Mais dieux, qu'il était énergique, il s'adonnait à tous les exercices physiques que le vaste domaine lui rendait possibles, sauts dans l'étang et nages effrénées, tout était prétexte à faire jouer sous sa robe truitée le magnifique jeu de sa puissante musculature. Mon Intrépide, mon Facétieux.
Mais aussi et surtout, Chitan avait un trop plein d'amour qu'il distribuait avec enthousiasme et une entière confiance, jamais je ne l'ai vu faire montre d'agressivité, quémandeur de caresses il séduisait tout un chacun, allant jusqu'à attendrir les plus réfractaires au monde canin, mes plus délicieux souvenirs avec lui sont ces longues siestes où je sentais son petit coeur battre la mesure de son affection sur ma poitrine ; ne dormant plus, je ne bougeai pas pour ne pas le réveiller, il ronflait comme un sonneur et ses vibrations sonores me berçaient à la vie. Mon Tendre.
N'oublions tout de même pas qu'un braque allemand est un chien dit de chasse, et que Belle, fauve de Bretagne, aussi, l'une chien courant et l'autre chien d'arrêt ; à tous deux nous leur devons de sacrés carnages ; en vrac : renards (les pauvres), ragondins (tant mieux), putois et belettes (tant pis), oiseaux (les pauvres encore), un chevreuil (quelle horreur) et les cinq canards des gardiens d'alors (je leur avais bien dit de ne pas les lâcher)... j'avoue, que pour moi, l'opposant à la chasse, ce ne sont pas là les titres de gloire que je lui décerne, mais bon,il paraît que c'est atavique... Mon Cruel.
Les années passant, l'épisode Belle prit fin sur la route fatale sous le choc d'une voiture en ce jour de malheur du 13 février 2011.
Le désarroi fut total, Chitan, pour la première fois de sa vie me lécha frénétiquement les visage en poussant des cris déchirants, il mit deux ans avant de réintégrer son "nid" sous les cyprès de Lawson, sa seule vue l'attristait. Mon Fidèle en amour.
Ne pouvant laisser l'orphelin sans compagnie, nous décidâmes de lui donner un compagnon de jeux adulte, une semaine après la mort de Belle, nous amenâmes Chitan à la SPA de Chaumont et, de concert, ce fut Donuts, un bleu de Gascogne, tricolore et quatre-oeillets, autre chien d'arrêt au regard profond et qui n'aboyait pas frénétiquement, qui fut élu.
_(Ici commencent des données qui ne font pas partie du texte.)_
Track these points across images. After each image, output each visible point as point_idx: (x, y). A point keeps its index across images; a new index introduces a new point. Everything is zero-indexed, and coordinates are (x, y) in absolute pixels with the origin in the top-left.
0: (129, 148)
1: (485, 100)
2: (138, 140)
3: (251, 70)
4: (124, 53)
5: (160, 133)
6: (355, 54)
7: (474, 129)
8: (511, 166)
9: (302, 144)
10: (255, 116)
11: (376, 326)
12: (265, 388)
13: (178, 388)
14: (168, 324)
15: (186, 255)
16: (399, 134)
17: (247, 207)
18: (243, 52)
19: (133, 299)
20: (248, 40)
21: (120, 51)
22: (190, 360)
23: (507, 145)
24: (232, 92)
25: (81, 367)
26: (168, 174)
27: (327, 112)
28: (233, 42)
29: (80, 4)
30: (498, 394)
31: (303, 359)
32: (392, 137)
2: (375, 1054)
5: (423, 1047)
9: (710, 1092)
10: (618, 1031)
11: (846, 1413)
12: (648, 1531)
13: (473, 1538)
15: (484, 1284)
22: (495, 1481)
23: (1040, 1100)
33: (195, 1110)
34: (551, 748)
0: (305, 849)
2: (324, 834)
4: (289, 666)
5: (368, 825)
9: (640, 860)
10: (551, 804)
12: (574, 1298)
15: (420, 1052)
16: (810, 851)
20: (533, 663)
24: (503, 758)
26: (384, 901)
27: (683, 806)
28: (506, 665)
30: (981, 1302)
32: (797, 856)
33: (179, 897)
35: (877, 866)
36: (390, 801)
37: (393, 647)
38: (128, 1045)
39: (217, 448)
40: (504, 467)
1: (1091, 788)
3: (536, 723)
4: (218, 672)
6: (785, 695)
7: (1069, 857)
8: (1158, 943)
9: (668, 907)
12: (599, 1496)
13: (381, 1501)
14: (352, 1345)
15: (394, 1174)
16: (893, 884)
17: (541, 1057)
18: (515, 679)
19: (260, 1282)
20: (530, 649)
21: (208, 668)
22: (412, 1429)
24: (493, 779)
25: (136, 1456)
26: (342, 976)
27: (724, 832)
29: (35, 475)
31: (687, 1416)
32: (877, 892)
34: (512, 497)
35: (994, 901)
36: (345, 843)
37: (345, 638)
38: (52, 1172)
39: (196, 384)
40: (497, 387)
Cependant, circonspect et pour mettre les choses au point, Chitan, s'installa sur mes genoux, histoire de montrer au nouveau "frère" à qui j'appartenais. Mon Jaloux.
Mais ils devinrent vite inséparables.
Les années filent, vite, Chitan avait onze ans révolus et la vie de nos compagnons à quattre pattes étant courte, il fallut, la mort dans l'âme, prévoir une "transition" douce.
Nemrod, un bébé drahthaar, autre chien d'arrêt, né le 24 avril 2017, vint augmenter la fratrie, en ce 9 août 2017.
Les trois amis ont filé le parfait amour fusionnel, une mini-meute qui entre deux courses folles et leurs jeux rien qu'à eux, adoraient nous tenir compagnie durant les heures de repos ou de travail, la maison leur restant toujours ouverte.
Je n'ai jamais éprouvé autant de quiétude que dans ces moments de recueillement rythmé par le souffle du trio à poils.
Chitan vieillissait, inexorablement, une hernie discale le rendit infirme de l'arrière train et, il y a un an, une opération dans une clinique de Reims lui rendit sa mobilité. Chitan, la rage de vivre chevillée au corps surmonta l'épreuve, je rends ici hommage à Jacques qui le veilla pandant deux mois, sa maison étant de plein-pied. Etonnament vite Chitan se remit à marcher, voire à courir, pathétique comme un petit jouet désarticulé, stimulé par l'impétuosité de Nemrod ses progrès étaient rapides et constants, allant jusqu'à se disputer bâton comme "avant".
Cependant Chitan ne s'aventura plus à nager, Mon pauvre Amphibie.
Nous sommes partis, en ce mois de décembre, à Ceylan en toute tranquillité, Chitan allait si bien...
Le reste je l'ai déjà dit.
Il n'y a plus de paroles, la mort d'un tel compagnon est la mort d'un proche. Une part de moi est partie et reste un grand vide.
Je remercie tous ceux, et ils sont nombreux, qui l'ont aimé.